── Extracted records
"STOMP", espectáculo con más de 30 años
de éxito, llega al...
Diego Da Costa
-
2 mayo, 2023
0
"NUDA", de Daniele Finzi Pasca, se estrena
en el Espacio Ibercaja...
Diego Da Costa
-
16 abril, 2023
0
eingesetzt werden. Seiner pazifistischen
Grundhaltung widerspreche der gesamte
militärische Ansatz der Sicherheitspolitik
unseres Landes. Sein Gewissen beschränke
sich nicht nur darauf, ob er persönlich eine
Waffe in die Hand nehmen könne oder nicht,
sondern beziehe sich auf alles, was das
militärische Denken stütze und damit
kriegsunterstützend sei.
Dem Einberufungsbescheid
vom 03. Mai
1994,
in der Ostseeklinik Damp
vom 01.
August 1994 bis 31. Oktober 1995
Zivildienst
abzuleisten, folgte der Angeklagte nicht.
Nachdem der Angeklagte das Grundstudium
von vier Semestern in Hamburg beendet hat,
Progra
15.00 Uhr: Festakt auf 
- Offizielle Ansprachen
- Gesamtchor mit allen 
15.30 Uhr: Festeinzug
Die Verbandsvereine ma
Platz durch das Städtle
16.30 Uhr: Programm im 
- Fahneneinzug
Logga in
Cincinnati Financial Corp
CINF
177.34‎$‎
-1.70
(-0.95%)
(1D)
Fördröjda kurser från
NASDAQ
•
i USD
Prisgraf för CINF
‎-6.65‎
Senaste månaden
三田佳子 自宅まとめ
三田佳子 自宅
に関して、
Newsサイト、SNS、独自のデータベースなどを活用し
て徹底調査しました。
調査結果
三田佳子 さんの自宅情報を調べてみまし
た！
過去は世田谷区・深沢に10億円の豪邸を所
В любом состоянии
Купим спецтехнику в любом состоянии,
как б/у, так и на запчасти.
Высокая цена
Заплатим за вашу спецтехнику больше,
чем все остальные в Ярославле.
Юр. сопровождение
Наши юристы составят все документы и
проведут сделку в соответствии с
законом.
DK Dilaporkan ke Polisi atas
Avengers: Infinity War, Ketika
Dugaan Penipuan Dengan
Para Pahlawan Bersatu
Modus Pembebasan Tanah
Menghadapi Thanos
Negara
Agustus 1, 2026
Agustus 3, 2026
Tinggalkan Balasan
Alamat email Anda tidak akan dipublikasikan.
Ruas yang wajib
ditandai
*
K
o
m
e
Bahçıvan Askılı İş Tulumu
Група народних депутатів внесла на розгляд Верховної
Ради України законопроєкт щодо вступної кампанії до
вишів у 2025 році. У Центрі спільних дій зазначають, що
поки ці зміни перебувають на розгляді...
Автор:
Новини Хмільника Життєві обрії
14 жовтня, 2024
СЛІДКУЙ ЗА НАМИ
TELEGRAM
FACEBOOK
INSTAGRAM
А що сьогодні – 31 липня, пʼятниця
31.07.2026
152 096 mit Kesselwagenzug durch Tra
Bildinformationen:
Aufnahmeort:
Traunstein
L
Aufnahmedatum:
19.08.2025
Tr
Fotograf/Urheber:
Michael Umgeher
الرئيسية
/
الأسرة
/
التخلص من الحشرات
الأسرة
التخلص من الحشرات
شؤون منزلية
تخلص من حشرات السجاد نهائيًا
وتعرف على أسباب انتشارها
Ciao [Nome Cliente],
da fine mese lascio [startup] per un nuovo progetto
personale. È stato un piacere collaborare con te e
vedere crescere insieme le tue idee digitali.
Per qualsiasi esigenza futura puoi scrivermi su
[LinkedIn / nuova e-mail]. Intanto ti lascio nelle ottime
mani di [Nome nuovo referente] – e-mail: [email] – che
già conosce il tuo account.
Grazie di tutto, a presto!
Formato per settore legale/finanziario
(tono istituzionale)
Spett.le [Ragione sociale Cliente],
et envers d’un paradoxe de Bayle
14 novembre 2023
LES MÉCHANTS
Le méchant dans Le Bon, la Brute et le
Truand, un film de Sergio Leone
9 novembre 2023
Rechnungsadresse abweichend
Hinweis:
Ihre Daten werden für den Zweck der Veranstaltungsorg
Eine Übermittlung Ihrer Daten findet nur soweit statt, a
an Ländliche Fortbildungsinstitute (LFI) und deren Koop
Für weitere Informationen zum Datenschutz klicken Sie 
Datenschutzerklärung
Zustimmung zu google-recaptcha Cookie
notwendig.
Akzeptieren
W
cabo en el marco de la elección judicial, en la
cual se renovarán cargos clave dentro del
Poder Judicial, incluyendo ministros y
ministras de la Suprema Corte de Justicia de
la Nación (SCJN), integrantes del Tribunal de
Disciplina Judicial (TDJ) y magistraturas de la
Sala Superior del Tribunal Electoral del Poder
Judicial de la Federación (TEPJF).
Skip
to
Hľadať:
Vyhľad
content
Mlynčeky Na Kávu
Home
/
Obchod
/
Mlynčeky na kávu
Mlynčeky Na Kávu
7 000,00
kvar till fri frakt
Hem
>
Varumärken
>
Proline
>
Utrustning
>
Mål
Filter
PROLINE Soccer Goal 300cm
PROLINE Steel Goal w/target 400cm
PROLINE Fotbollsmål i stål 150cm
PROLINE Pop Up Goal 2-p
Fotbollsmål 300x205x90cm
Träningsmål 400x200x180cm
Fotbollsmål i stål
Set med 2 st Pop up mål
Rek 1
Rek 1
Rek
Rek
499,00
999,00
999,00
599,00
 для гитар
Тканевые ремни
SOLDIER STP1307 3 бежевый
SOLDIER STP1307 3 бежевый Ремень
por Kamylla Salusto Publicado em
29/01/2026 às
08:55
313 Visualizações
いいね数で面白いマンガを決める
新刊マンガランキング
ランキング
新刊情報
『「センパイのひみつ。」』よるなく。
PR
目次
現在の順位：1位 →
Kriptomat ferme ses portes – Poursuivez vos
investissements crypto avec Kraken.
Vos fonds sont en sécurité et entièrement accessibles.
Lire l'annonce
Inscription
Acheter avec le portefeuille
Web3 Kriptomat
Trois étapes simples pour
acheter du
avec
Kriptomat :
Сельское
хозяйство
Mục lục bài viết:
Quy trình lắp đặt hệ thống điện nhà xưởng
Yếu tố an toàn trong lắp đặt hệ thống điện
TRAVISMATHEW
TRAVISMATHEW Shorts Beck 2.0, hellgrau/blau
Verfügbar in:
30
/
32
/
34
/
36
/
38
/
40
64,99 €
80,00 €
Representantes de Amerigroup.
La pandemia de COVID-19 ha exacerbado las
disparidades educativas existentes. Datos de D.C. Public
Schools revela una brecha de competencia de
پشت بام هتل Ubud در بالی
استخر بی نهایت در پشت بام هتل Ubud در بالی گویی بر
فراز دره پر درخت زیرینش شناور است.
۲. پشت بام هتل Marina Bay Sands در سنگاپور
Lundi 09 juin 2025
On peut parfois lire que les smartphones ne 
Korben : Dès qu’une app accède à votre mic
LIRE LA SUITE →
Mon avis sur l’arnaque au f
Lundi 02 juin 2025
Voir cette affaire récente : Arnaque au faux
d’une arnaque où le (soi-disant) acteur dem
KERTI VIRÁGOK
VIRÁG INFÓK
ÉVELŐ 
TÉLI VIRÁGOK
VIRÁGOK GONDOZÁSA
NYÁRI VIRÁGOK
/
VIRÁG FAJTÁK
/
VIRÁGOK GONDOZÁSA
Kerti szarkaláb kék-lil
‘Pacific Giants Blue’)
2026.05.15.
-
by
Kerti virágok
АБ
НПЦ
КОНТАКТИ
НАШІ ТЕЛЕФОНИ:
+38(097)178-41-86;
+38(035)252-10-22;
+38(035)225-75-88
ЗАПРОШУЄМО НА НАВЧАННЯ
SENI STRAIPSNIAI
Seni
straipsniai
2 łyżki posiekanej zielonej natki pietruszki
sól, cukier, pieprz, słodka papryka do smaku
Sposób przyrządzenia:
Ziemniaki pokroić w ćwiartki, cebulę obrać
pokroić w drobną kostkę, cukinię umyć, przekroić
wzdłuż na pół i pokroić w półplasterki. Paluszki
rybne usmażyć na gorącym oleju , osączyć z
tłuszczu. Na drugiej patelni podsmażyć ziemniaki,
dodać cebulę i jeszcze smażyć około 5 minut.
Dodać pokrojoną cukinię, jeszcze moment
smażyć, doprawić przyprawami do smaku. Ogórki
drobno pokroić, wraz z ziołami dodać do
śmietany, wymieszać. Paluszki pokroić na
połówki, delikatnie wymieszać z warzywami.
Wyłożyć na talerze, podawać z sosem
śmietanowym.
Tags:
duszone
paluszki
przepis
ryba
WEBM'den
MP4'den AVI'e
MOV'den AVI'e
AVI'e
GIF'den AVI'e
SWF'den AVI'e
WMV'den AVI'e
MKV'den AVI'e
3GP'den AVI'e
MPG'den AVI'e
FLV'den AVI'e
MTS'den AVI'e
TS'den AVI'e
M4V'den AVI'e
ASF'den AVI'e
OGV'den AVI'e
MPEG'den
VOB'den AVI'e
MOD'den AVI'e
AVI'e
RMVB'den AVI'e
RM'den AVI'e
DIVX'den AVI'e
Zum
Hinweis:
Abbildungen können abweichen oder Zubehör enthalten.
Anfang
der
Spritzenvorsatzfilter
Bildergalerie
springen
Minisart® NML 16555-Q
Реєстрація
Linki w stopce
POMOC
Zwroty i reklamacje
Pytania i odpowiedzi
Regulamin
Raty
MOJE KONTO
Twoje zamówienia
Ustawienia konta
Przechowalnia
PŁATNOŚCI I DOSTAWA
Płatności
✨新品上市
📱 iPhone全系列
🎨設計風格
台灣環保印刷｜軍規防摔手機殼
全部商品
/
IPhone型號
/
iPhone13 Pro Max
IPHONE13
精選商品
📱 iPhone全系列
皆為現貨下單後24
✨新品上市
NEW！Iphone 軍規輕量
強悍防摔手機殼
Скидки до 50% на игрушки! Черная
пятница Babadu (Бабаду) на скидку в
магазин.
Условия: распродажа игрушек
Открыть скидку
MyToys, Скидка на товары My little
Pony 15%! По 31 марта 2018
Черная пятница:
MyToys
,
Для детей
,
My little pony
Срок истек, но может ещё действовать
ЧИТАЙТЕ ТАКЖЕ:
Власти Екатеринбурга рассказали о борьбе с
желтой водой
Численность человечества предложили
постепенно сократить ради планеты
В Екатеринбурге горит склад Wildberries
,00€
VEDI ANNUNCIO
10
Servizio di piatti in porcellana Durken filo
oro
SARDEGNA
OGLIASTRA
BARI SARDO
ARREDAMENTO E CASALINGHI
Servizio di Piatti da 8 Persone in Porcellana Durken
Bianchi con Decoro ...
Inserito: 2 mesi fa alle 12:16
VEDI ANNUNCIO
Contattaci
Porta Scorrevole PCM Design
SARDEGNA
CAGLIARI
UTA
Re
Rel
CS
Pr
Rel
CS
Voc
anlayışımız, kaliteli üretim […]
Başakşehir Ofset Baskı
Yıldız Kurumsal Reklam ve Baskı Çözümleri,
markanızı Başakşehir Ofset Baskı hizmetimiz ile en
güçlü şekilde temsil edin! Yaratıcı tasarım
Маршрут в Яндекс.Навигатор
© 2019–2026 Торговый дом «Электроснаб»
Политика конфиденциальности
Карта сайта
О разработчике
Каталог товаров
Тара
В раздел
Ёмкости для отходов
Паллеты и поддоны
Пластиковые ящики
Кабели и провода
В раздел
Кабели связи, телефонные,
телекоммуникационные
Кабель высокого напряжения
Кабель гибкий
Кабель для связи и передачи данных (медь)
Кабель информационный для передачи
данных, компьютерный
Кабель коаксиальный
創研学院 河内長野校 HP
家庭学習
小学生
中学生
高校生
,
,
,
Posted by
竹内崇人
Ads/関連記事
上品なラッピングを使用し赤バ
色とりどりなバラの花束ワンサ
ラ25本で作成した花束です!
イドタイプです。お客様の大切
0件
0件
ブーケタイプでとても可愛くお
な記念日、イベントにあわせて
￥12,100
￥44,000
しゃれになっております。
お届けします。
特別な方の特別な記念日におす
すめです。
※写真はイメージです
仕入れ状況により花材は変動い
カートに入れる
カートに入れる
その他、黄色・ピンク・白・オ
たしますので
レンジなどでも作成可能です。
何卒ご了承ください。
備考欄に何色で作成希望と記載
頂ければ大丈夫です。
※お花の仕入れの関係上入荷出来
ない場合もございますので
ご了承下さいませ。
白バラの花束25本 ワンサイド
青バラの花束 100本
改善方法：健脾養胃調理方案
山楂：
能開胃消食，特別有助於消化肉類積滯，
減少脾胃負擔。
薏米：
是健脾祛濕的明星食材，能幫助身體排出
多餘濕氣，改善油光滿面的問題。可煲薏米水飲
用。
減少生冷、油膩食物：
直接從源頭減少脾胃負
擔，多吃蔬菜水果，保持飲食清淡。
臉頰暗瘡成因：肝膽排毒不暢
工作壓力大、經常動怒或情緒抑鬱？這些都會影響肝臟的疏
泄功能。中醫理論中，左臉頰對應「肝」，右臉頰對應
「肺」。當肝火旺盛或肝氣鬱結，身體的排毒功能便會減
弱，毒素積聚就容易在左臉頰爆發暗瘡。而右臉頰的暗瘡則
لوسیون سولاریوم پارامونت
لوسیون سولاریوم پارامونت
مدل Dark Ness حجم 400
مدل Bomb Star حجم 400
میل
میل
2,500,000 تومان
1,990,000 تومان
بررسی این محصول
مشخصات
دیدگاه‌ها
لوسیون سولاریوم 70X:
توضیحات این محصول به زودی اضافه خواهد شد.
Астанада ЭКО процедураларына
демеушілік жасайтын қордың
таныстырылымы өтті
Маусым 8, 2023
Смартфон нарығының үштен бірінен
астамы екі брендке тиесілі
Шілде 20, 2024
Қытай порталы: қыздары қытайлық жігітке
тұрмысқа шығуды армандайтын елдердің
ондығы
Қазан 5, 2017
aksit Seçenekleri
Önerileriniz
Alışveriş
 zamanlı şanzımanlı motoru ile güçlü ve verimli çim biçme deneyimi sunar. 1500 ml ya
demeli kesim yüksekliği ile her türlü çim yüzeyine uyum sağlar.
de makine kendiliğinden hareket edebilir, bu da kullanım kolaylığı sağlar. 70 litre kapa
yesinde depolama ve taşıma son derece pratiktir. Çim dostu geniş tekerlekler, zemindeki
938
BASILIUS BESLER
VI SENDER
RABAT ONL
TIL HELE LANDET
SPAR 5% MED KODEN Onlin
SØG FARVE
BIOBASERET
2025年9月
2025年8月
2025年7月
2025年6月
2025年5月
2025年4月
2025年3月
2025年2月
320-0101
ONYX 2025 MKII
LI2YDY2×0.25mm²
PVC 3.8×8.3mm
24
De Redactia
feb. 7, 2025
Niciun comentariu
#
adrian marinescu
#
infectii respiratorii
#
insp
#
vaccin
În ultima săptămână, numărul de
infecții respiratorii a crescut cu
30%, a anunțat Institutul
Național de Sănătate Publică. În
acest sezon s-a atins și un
────
(Requirement) For the string "пятница", show each line of the entries above where it occurs.

(Answer for the task)
пятница Babadu (Бабаду) на скидку в
Черная пятница:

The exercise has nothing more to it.